→ **ACTION ITEM**:
Put the lines from the one with "The document lists, after" through the end of the records below into a Markdown table with the columns Row and Line, one row per line with blank lines omitted.

▼

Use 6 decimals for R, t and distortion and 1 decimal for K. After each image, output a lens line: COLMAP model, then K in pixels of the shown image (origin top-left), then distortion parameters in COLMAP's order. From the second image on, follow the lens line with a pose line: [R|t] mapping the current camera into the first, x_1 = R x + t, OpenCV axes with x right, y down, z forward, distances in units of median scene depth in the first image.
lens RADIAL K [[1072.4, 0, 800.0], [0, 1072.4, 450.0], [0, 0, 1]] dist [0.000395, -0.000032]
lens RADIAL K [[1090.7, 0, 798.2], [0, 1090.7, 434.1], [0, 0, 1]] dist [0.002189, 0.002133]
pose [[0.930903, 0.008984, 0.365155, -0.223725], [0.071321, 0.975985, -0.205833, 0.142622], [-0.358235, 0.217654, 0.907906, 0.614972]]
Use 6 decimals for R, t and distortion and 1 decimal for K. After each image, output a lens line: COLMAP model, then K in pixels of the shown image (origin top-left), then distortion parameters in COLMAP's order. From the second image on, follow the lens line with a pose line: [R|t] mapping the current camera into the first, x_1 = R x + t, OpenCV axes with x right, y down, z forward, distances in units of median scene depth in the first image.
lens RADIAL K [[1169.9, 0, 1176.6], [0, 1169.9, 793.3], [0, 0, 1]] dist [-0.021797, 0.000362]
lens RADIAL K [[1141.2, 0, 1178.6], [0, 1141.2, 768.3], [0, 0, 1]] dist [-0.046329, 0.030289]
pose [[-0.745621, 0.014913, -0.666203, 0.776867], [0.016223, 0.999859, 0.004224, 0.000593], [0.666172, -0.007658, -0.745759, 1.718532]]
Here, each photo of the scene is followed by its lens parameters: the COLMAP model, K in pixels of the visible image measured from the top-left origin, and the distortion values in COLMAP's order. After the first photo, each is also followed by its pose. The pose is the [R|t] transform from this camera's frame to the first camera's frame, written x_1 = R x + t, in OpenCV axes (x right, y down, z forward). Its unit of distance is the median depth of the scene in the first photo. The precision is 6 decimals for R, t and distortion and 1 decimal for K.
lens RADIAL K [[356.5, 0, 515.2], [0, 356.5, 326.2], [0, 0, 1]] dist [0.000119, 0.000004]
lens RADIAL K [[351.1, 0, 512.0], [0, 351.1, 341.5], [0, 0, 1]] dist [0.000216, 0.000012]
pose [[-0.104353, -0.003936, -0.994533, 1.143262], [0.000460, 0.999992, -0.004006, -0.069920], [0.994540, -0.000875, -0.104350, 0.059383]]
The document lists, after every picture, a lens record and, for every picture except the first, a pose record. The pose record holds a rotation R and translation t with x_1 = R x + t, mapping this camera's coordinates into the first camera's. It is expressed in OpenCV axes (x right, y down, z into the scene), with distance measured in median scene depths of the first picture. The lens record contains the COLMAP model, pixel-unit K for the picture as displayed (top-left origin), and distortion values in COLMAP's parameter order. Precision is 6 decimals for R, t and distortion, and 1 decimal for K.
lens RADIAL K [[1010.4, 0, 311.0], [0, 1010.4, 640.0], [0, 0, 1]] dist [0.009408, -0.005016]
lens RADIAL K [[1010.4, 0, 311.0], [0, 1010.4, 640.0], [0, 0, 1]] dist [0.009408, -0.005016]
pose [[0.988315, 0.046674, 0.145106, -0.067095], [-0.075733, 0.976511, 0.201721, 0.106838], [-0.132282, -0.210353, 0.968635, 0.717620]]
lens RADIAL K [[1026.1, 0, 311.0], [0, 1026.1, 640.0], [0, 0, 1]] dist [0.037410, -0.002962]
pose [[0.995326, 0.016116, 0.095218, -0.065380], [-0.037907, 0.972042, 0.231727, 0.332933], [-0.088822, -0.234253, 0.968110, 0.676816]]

▲

→ **EXERCISE SOLUTION**:
| Row | Line |
|---|---|
| 1 | The document lists, after every picture, a lens record and, for every picture except the first, a pose record. The pose record holds a rotation R and translation t with x_1 = R x + t, mapping this camera's coordinates into the first camera's. It is expressed in OpenCV axes (x right, y down, z into the scene), with distance measured in median scene depths of the first picture. The lens record contains the COLMAP model, pixel-unit K for the picture as displayed (top-left origin), and distortion values in COLMAP's parameter order. Precision is 6 decimals for R, t and distortion, and 1 decimal for K. |
| 2 | lens RADIAL K [[1010.4, 0, 311.0], [0, 1010.4, 640.0], [0, 0, 1]] dist [0.009408, -0.005016] |
| 3 | lens RADIAL K [[1010.4, 0, 311.0], [0, 1010.4, 640.0], [0, 0, 1]] dist [0.009408, -0.005016] |
| 4 | pose [[0.988315, 0.046674, 0.145106, -0.067095], [-0.075733, 0.976511, 0.201721, 0.106838], [-0.132282, -0.210353, 0.968635, 0.717620]] |
| 5 | lens RADIAL K [[1026.1, 0, 311.0], [0, 1026.1, 640.0], [0, 0, 1]] dist [0.037410, -0.002962] |
| 6 | pose [[0.995326, 0.016116, 0.095218, -0.065380], [-0.037907, 0.972042, 0.231727, 0.332933], [-0.088822, -0.234253, 0.968110, 0.676816]] |